Can we put a price on drinking water, Orang-utans, cultural or historical sites in pursuit of conserving these values? Issues around these questions were raised during yesterday’s meeting on ecosystem services.
Carbon credits have become an integrated part of our vocabulary, while putting a value on greenhouse gasses is a widely accepted idea. Can we similarly put a price on drinking water, Orang-utans, cultural or historical sites in pursuit of conserving these values? Issues around these questions were raised during yesterday’s meeting on ecosystem services.
Watershed protection, biodiversity, carbon storage, cultural and historical sites are all examples of what can fall under the term ecosystem services. While the term has been frequently discussed in the NGO community, Ecosystem Services may present itself as another mechanism for driving conservation of forest values, so what is FSC’s role in this?
FSC’s opportunity to re-evaluate
Certification is a market driven tool presenting a central question whether ecosystem services should be certified. At the meeting, FSC presented a project they are running with a number of partners to assess how feasible it is for FSC to engage in certification of ecosystem services. The purpose of the project is to determine the market demand, develop business models, generic indicators and to run pilot tests. The piloting will be in Vietnam, Indonesia, Nepal and Chile.
“When we established FSC more than 15 years ago, the aim was not only to certify timber, but to embrace measures that can conserve forest and promote their responsible management”, explains Richard Donovan, Vice President of Rainforest Alliance and founding member of FSC.
“This project on certification of ecosystem services may help to move this higher up the agenda again and FSC actually has a very good position for doing so”. Mr. Donovan explains how FSC’s current structure already holds a fairly good mechanism for building strong relationships with communities and indigenous groups, for handling High Conservation Value Forest and other key issues that are important for such a process”.
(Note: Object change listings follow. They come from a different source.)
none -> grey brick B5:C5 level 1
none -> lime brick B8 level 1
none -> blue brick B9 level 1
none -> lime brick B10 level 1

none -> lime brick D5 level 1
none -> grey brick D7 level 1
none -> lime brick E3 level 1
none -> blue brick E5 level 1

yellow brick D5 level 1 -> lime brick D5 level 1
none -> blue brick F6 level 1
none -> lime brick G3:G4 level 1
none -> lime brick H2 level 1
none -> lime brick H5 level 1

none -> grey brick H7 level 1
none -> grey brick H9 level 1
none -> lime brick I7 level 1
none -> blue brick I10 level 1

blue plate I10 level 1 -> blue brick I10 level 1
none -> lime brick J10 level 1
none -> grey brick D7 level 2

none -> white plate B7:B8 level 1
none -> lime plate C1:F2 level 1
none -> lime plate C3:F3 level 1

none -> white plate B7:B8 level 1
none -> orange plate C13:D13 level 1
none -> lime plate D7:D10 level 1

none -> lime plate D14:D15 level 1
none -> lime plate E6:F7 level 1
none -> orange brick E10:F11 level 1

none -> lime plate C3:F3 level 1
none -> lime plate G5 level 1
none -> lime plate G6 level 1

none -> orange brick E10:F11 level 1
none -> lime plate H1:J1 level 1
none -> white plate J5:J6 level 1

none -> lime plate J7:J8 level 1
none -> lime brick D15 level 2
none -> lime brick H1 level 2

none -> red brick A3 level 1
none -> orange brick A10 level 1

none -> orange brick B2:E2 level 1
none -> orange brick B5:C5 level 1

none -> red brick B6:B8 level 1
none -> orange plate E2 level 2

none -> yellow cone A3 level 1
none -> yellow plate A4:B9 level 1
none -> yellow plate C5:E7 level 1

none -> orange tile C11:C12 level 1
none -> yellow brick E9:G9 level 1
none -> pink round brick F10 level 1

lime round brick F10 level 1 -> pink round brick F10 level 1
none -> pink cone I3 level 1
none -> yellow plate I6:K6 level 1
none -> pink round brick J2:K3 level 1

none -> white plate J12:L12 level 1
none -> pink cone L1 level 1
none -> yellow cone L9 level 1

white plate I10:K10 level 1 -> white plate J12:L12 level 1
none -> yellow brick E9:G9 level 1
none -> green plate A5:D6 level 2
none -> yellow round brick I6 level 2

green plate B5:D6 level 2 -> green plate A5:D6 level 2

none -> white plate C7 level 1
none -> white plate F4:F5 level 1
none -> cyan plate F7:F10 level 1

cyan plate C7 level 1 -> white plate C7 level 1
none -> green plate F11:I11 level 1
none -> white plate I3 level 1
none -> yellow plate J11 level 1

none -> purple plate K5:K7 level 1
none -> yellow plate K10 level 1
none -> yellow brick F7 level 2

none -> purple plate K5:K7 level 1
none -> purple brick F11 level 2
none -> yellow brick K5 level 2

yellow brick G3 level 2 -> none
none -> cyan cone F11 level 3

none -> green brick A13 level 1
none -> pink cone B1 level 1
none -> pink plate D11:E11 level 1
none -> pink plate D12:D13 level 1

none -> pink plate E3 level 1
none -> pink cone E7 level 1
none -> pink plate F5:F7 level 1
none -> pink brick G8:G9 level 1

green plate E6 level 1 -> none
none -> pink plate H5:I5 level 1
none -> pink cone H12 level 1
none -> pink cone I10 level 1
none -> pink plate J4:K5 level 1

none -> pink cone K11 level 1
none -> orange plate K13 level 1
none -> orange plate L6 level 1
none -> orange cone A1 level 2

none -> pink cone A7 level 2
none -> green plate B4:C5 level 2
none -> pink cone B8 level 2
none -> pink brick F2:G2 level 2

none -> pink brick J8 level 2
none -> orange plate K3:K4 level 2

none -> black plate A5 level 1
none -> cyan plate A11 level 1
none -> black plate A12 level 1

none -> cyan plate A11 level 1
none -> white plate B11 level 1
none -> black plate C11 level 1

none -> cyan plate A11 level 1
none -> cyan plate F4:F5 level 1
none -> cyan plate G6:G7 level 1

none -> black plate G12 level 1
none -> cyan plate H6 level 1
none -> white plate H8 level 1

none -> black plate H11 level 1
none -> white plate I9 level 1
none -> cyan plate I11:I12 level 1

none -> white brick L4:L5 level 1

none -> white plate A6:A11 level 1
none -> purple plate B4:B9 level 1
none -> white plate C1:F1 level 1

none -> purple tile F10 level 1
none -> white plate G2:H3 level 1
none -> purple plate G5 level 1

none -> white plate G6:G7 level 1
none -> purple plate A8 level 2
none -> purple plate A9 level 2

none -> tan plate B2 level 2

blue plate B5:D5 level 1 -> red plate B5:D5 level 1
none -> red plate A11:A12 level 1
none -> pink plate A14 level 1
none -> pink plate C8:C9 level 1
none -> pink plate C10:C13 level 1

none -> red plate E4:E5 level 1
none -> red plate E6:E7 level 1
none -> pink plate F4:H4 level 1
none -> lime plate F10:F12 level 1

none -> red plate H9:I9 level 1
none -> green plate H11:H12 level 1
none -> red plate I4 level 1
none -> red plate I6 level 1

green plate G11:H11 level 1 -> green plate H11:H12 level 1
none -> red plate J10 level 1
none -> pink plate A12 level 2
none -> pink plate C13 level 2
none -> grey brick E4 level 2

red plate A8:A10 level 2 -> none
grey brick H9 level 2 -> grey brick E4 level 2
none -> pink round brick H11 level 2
Practical tools and experience
It was clear from the “Ecosystem services: the benefits people obtain from ecosystems” meeting that there practical tools and experiences to build on, including methodologies to conduct assessments of ecosystems services. With no global standard with global and regional indicators developed as yet, this will be tackled in FSC’s project.
Moving forward, FSC forest management standards already hold the potential for ecosystem certification – at least 19 certificates where mentioned as examples. Adapting and changing the existing standards or the complete development of a new system are other options to be assessed.
“FSC is already addressing ecosystem services. The question remains: when will the market will be ready for this?” said Mr. Donovan.
Some fundamental questions remain unanswered at the current stage. IF there is a market, how will governments react to certification of broader ecosystem services? Will carbon off-setting be an element of the carbon markets, coined as “Payment for ecosystem services”?